Bölüm 27

458 32 0
                                    

Üçüncü Prens Sarayı sabahın erken saatlerinden itibaren kalabalıktı.

Şafak vakti dünyayı kızarmaya başladığında Rosena uyanmak ve yıkanmak zorunda kaldı.

Vücudunu, içinde gül yaprakları yüzen suyla yıkadıktan ve ince öğütülmüş inci tozu serpildikten sonra, altın kaplamalı koku yağı sürüldü.

Her şey adım adım ilerlerken Rosena, uykululuğunu yenemeyip uykuya daldı.

"Hoşuna gitti mi?"

Üçüncü Prens Sarayının yeni hizmetçisi Ella'ya sordu.

Rosena uzun bir süre uyukladıktan sonra uykusunu bir kenara itip yavaşça gözlerini açtı.

Rosena'nın uykusu aynada kendini görünce kaybolmuştu.

Şimdiki görünümü o kadar nefes kesiciydi ki her zamanki görünümü aklıma gelmiyordu.

Kalın, olgun saçları özenle kıvrılmış ve mücevherli bir tokayla sabitlenmişti.

Oldukça sabitlenmiş saçlar yumuşak bir yakayı ortaya çıkardı.

Belki de beyaz pudra sürdüğü ve canlı makyaj yaptığı için açan bir çiçek gibi tazeydi.

Rosena yanağına dokundu, sanki başka birine bakıyormuş gibi yabancı bir yüzdü bu.

Her zamankinden pek farklı olmayacağını düşündü ama bu bir makyaj değil, bir dönüşümdü.

"Çok güzelsin.
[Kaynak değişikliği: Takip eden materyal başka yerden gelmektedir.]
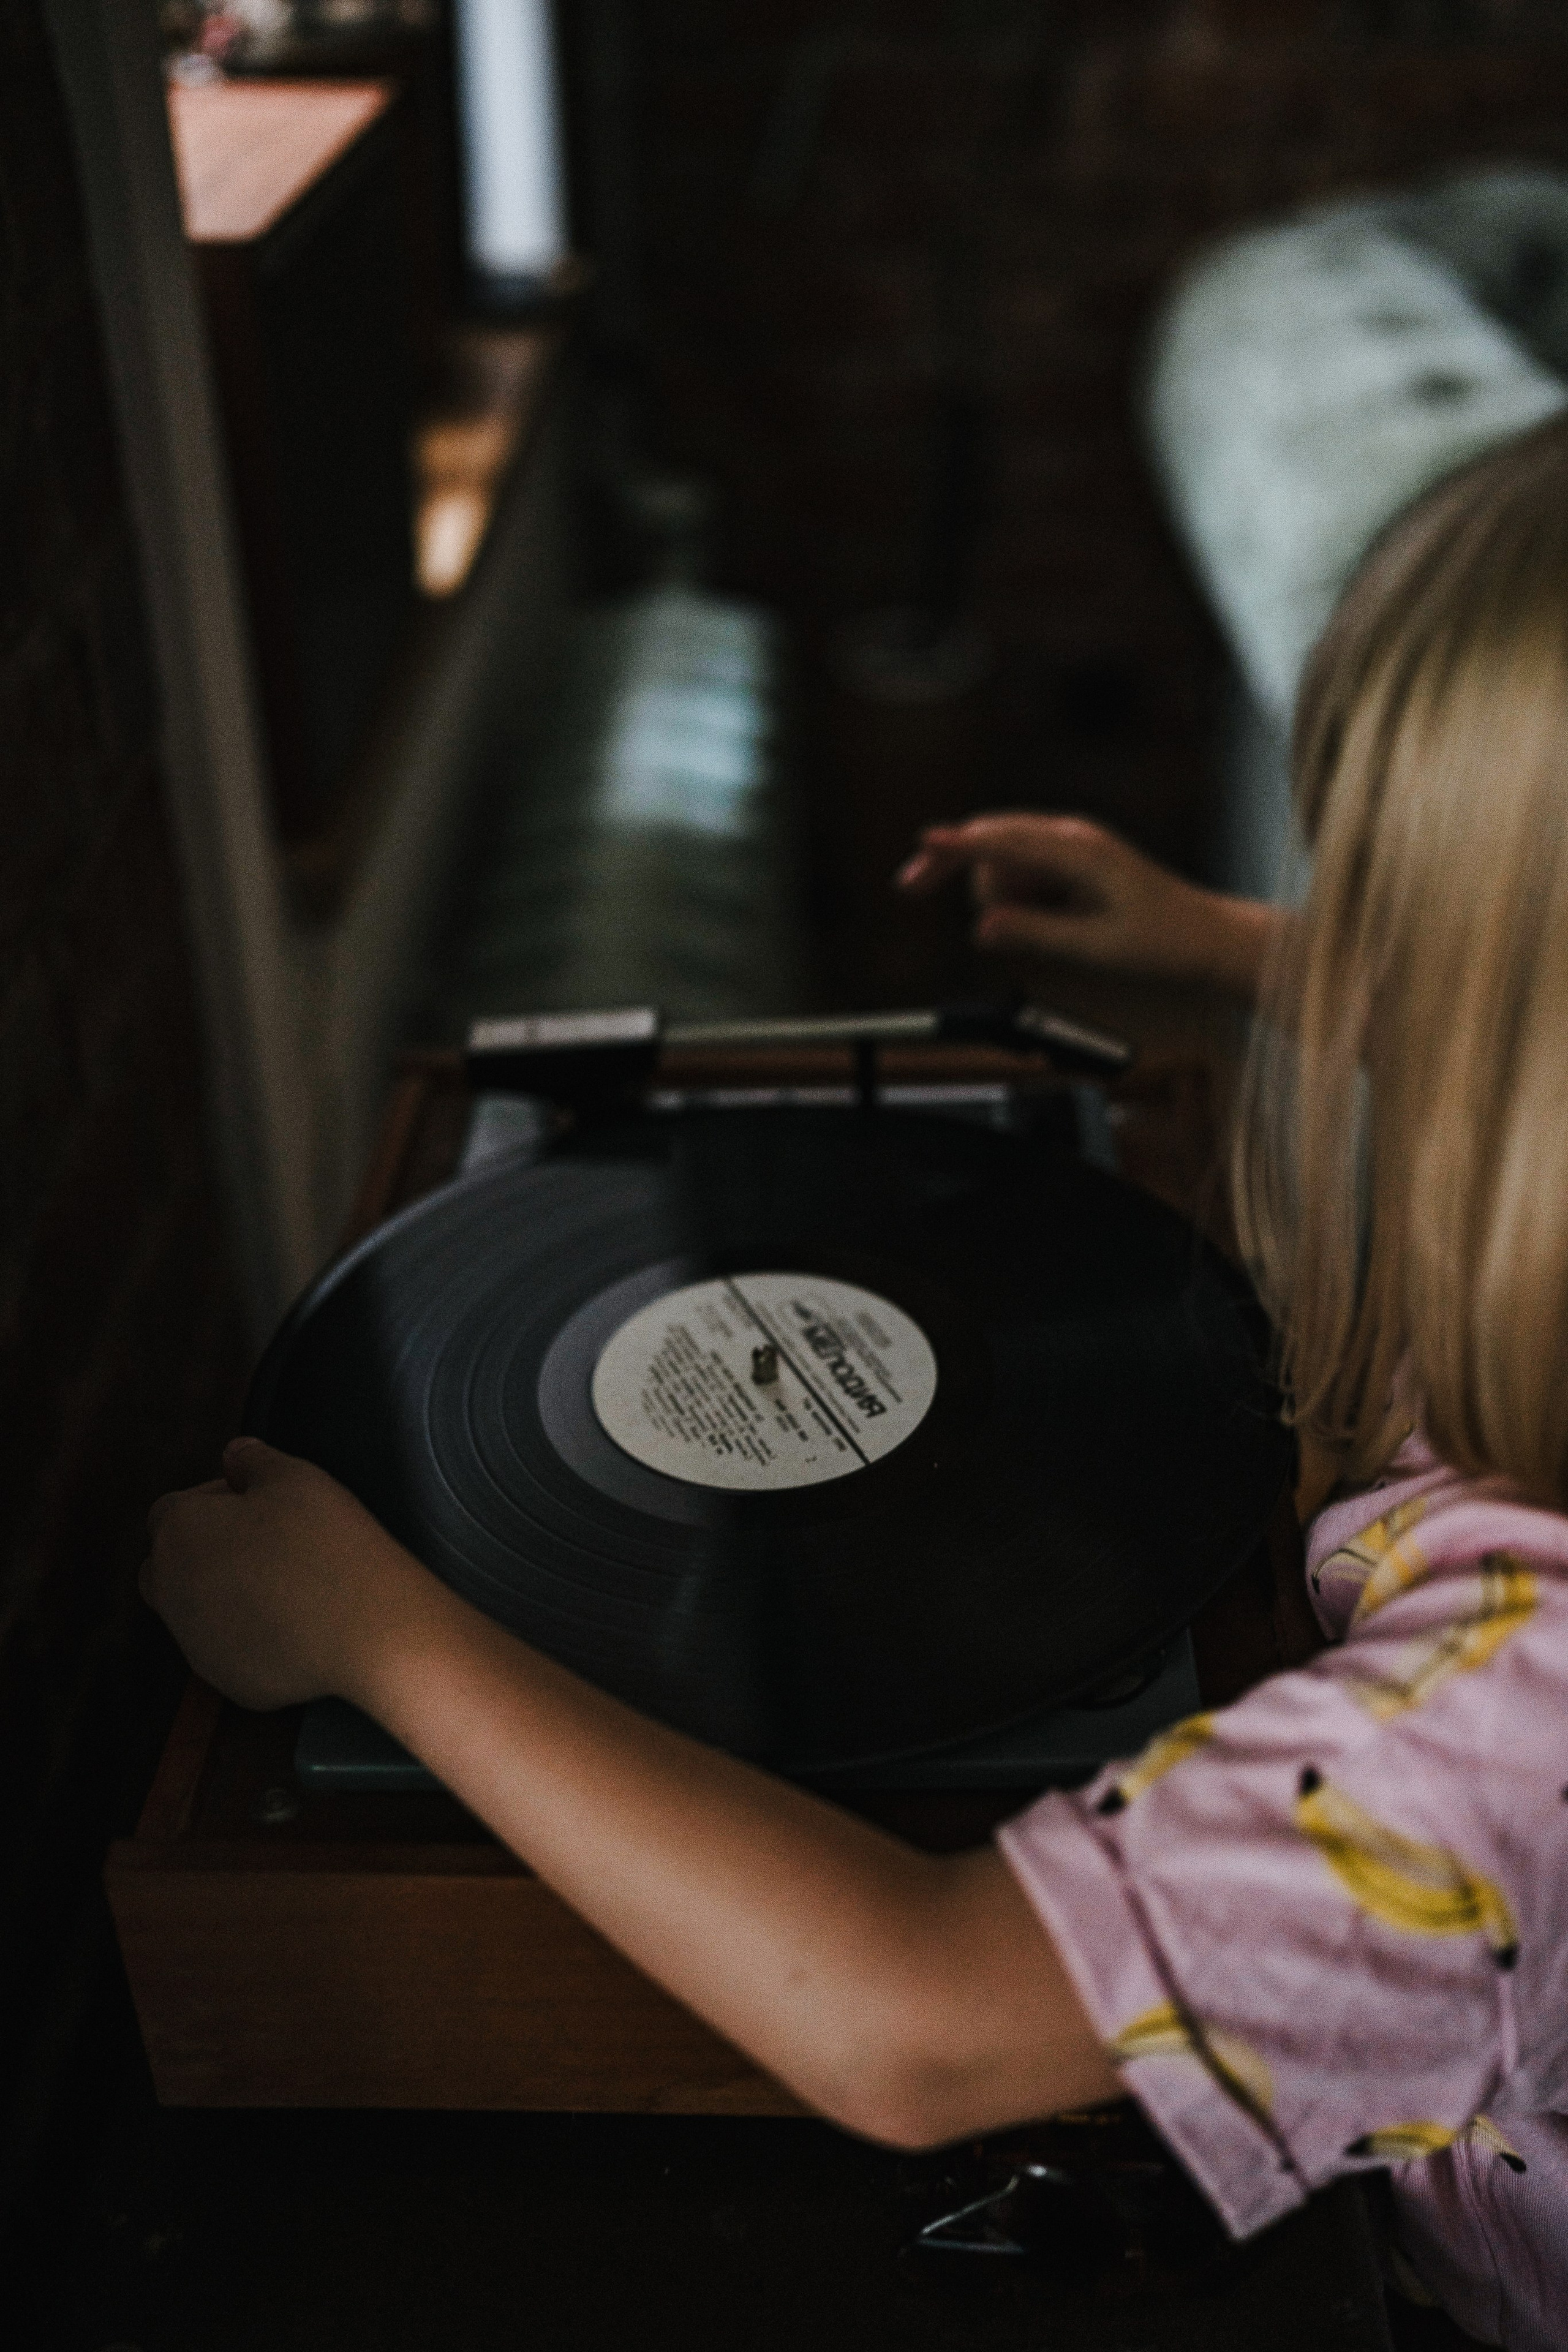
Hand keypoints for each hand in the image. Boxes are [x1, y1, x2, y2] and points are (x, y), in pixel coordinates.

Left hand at [141, 1437, 427, 1710]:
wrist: (367, 1629)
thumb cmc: (327, 1542)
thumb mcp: (296, 1477)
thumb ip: (253, 1459)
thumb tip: (233, 1454)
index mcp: (178, 1533)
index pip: (172, 1509)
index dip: (215, 1499)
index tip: (258, 1501)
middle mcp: (170, 1591)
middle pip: (168, 1564)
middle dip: (202, 1550)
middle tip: (262, 1542)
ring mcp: (195, 1643)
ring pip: (194, 1610)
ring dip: (222, 1593)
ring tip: (282, 1583)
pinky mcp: (226, 1681)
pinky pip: (227, 1649)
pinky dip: (248, 1635)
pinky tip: (293, 1624)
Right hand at [896, 812, 1274, 1000]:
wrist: (1207, 938)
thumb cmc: (1162, 943)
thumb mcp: (1096, 948)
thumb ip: (1035, 933)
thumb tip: (983, 926)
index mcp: (1080, 852)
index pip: (1004, 842)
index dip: (958, 845)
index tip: (925, 843)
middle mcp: (1072, 837)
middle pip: (990, 841)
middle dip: (958, 868)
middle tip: (911, 889)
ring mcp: (1072, 846)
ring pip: (1003, 859)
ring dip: (1001, 893)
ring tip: (1050, 929)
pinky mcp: (1072, 861)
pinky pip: (1023, 870)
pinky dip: (1019, 894)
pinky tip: (1053, 919)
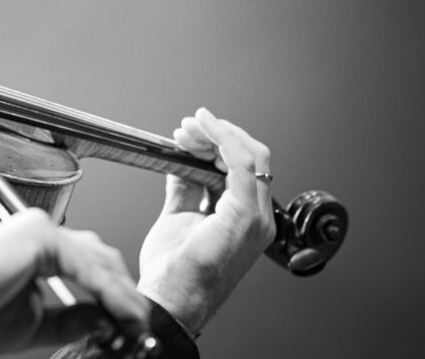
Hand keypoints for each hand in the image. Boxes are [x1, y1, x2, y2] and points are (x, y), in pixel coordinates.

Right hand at [0, 208, 149, 353]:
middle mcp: (40, 232)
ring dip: (123, 298)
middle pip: (104, 260)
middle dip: (125, 298)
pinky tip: (124, 316)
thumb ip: (72, 320)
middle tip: (136, 333)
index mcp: (38, 249)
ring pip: (101, 261)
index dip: (116, 300)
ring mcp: (39, 230)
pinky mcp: (37, 236)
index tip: (129, 332)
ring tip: (134, 329)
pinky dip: (110, 293)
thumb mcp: (33, 325)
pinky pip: (87, 267)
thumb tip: (112, 321)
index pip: (93, 268)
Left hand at [137, 107, 275, 335]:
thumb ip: (185, 188)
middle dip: (216, 135)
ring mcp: (255, 218)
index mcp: (244, 220)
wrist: (170, 301)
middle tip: (187, 126)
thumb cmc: (173, 272)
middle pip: (249, 158)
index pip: (243, 168)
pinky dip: (223, 139)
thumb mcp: (178, 217)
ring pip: (250, 156)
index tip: (190, 132)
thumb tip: (180, 162)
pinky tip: (203, 129)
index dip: (217, 144)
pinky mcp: (244, 217)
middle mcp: (257, 218)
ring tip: (187, 128)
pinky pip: (242, 165)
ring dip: (216, 134)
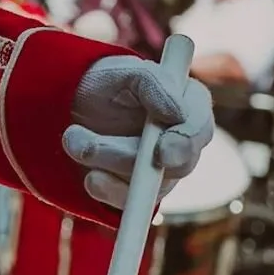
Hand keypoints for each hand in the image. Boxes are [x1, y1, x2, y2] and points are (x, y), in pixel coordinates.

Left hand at [64, 53, 213, 210]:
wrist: (74, 103)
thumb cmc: (107, 82)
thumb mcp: (124, 71)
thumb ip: (153, 82)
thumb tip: (176, 113)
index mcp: (190, 107)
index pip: (200, 128)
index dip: (185, 143)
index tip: (162, 151)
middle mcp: (183, 144)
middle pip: (175, 165)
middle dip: (128, 157)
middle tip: (91, 146)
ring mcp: (162, 172)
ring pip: (146, 186)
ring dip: (104, 162)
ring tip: (73, 136)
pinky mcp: (137, 192)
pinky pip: (128, 202)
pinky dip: (105, 189)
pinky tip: (89, 176)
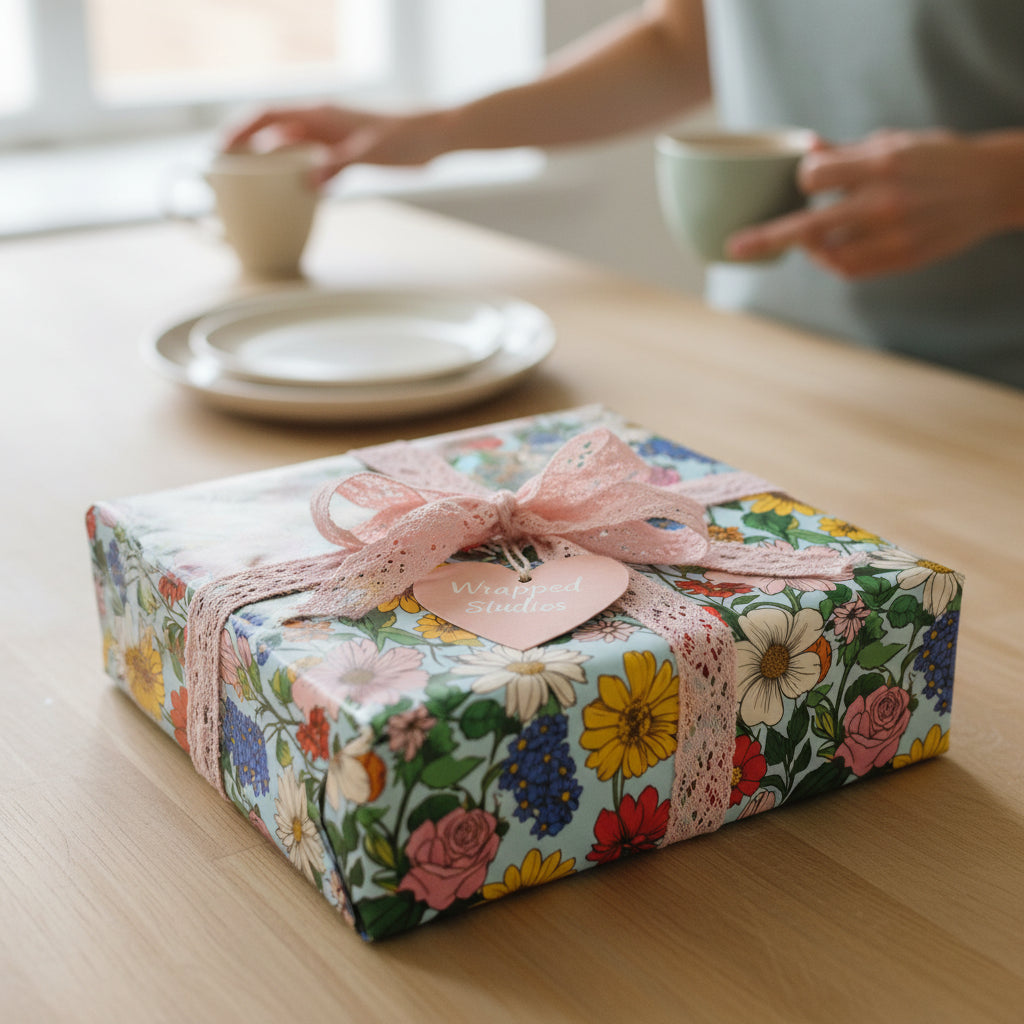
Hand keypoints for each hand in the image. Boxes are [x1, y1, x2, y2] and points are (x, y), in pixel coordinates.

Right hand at [222, 104, 442, 184]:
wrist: (434, 137)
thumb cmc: (404, 137)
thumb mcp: (367, 152)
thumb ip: (336, 166)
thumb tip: (308, 184)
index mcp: (320, 115)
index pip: (268, 116)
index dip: (241, 130)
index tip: (221, 148)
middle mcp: (321, 123)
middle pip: (273, 132)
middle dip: (248, 149)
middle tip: (226, 173)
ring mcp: (332, 138)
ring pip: (291, 149)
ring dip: (272, 165)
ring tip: (252, 187)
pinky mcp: (346, 154)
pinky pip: (313, 164)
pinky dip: (300, 177)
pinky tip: (296, 196)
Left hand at [726, 129, 1015, 277]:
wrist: (990, 187)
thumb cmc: (934, 159)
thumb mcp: (893, 143)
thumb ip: (847, 153)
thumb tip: (805, 149)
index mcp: (880, 163)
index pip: (814, 176)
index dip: (803, 179)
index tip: (808, 180)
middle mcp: (884, 202)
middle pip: (809, 227)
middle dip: (767, 238)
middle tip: (734, 248)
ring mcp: (894, 235)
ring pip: (828, 255)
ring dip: (810, 249)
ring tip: (810, 240)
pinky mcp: (902, 259)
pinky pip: (851, 269)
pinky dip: (833, 262)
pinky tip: (832, 251)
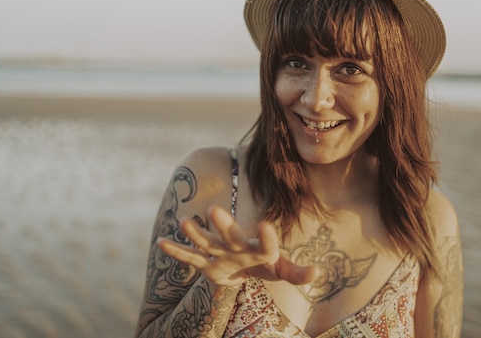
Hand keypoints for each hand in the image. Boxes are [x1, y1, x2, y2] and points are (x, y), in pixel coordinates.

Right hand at [157, 205, 318, 287]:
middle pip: (231, 236)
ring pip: (207, 243)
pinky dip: (177, 252)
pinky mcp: (207, 264)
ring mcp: (220, 253)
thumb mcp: (282, 270)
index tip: (265, 224)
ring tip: (184, 222)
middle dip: (224, 225)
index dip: (267, 236)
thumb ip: (298, 272)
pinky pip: (191, 258)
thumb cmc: (266, 265)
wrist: (246, 265)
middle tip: (214, 209)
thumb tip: (318, 273)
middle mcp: (238, 246)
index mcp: (259, 249)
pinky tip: (162, 242)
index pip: (266, 245)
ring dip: (196, 234)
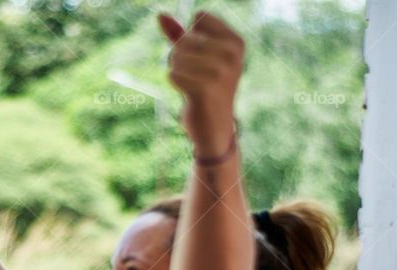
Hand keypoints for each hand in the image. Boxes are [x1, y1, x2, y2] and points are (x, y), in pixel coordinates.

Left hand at [158, 11, 244, 155]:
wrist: (215, 127)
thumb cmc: (206, 88)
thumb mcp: (198, 57)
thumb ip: (180, 35)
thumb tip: (160, 15)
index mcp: (236, 42)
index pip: (199, 17)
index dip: (190, 35)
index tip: (200, 55)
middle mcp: (232, 54)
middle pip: (185, 38)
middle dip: (180, 55)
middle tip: (193, 74)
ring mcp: (221, 71)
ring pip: (177, 55)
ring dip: (176, 70)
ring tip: (191, 83)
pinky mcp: (205, 88)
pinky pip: (173, 74)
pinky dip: (175, 83)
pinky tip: (189, 93)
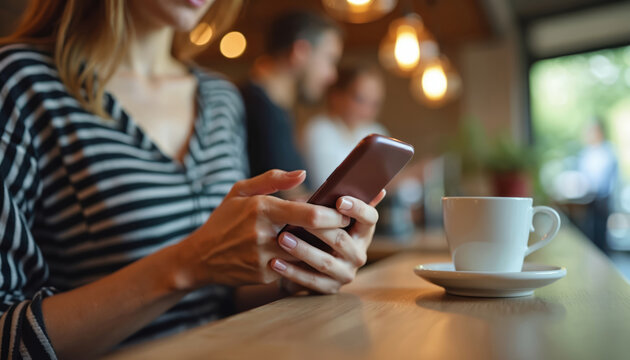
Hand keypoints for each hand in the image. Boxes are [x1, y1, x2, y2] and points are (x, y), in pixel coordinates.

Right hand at [176, 170, 350, 288]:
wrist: (200, 258)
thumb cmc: (224, 219)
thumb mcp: (240, 191)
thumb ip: (272, 179)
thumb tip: (303, 174)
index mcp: (261, 209)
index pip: (308, 214)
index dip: (332, 214)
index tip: (345, 211)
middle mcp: (264, 235)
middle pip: (312, 236)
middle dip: (333, 231)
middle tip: (346, 226)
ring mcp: (264, 258)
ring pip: (306, 254)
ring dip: (321, 247)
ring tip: (333, 238)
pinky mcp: (265, 275)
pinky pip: (294, 267)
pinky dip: (303, 260)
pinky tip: (311, 253)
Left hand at [270, 190, 385, 293]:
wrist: (297, 264)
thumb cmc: (309, 229)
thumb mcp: (319, 213)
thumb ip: (326, 196)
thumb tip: (319, 175)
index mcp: (361, 230)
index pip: (370, 218)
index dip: (358, 209)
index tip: (340, 201)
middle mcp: (358, 253)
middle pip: (342, 239)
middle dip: (319, 229)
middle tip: (299, 219)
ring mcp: (346, 273)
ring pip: (325, 262)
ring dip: (302, 250)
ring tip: (281, 238)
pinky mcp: (329, 288)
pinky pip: (311, 281)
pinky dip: (292, 272)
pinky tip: (274, 262)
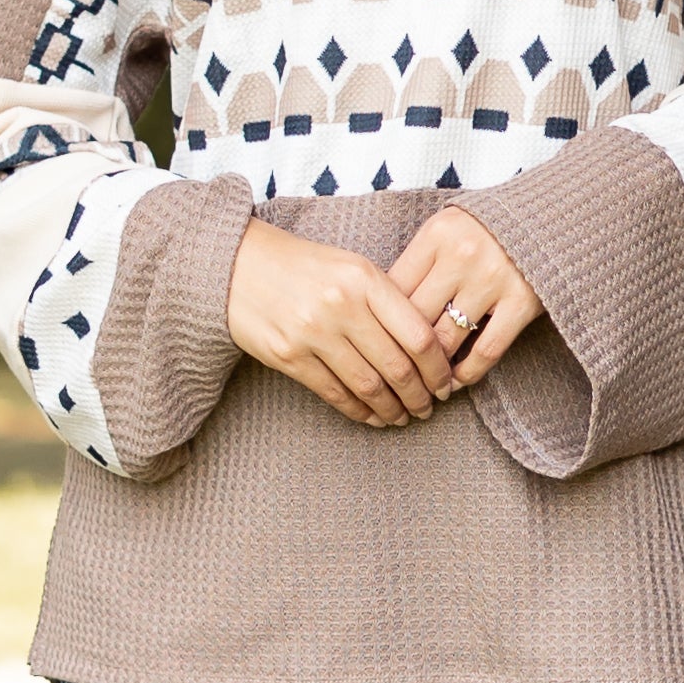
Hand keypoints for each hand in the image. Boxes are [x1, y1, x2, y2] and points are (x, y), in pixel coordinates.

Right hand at [225, 217, 465, 426]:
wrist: (237, 264)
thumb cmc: (303, 266)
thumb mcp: (351, 267)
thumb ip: (387, 299)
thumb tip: (427, 348)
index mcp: (364, 279)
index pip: (418, 336)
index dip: (438, 369)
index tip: (446, 384)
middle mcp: (341, 305)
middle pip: (397, 367)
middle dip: (420, 396)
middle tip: (429, 408)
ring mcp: (312, 332)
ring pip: (368, 386)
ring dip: (392, 409)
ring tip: (403, 417)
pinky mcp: (288, 356)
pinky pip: (335, 394)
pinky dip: (359, 411)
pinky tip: (372, 416)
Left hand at [389, 203, 540, 391]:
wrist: (553, 217)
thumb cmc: (489, 229)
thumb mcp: (448, 230)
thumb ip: (420, 262)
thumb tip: (381, 310)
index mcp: (437, 234)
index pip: (393, 287)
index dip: (381, 320)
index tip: (377, 342)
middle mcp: (462, 255)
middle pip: (415, 318)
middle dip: (400, 352)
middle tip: (394, 375)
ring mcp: (493, 279)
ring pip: (446, 340)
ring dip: (431, 369)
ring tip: (423, 384)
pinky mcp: (522, 301)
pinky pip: (486, 350)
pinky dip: (466, 373)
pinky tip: (455, 382)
Belki de solgun olduğun için her şeyde iyi görünüyorsun."

Rosena, Ella'nın iltifatı karşısında kıpırdamadan oturuyordu ve kulakları yavaş yavaş kızarmaya başlamıştı.

Bunun sadece resmi bir iltifat olduğunu bilmesine rağmen utanç vericiydi.

Tüm süslemelerden sonra gelinliğini giydi.

Elbise köprücük kemiğini ve omuz çizgisini vurgulayarak yanları açık bırakıyordu.

Göbek kısmı büzgülü, dar kesimli, sonra taç yaprakları gibi yayılan bir tasarımdı.

Şeffaf boncuklu danteller birkaç kat eklenmiş, sanki her an uçup gidecekmiş gibi.

Elbisenin kumaşı beyazdı ama ne zaman ışık alsa boncuklar hafif renklerle parlıyordu, bu da onu sade olmaktan çıkarıyordu.

Aksine, kar beyazı elbise Rosena'nın yüzünün temiz görünmesini sağlıyordu.

Elbiseyi giydikten sonra altın iplikli ve dantel işlemeli eldivenleri giydi.

Ve son olarak mücevherlerle süslü bir çiçek tacı ve bir duvak taktı.

Tüm hazırlıklarını tamamlayan Rosena, elbisesinin eteğini yakalayıp kendini kaldırdı.

Düğünden önce gelin ve damat birbirlerinin yüzünü göremedikleri için ayrı ayrı gitmek zorunda kaldılar.

Rosena, Ella'nın yardımıyla arabaya bindi.

"İli..."

Rosena, Illian'ı bir alışkanlık gibi aradıktan sonra içini çekti.

Illian çoktan Rosena'yı düğün salonunda bekliyor olacaktı.

Rosena, arabaya binerken gergin olduğu için parmak uçlarına dokunmaya devam etti.

Zaten uzun zaman önce hazırlanmıştı ama evlenmek üzereyken sakinleşemedi.

Her ne kadar boşanmayı hedefliyor olsa da evlilik yine de evlilikti.

Yerhan'la resmen çift olup imparatorluk sarayında yaşayacağını düşünmekten tedirginlik duyuyordu.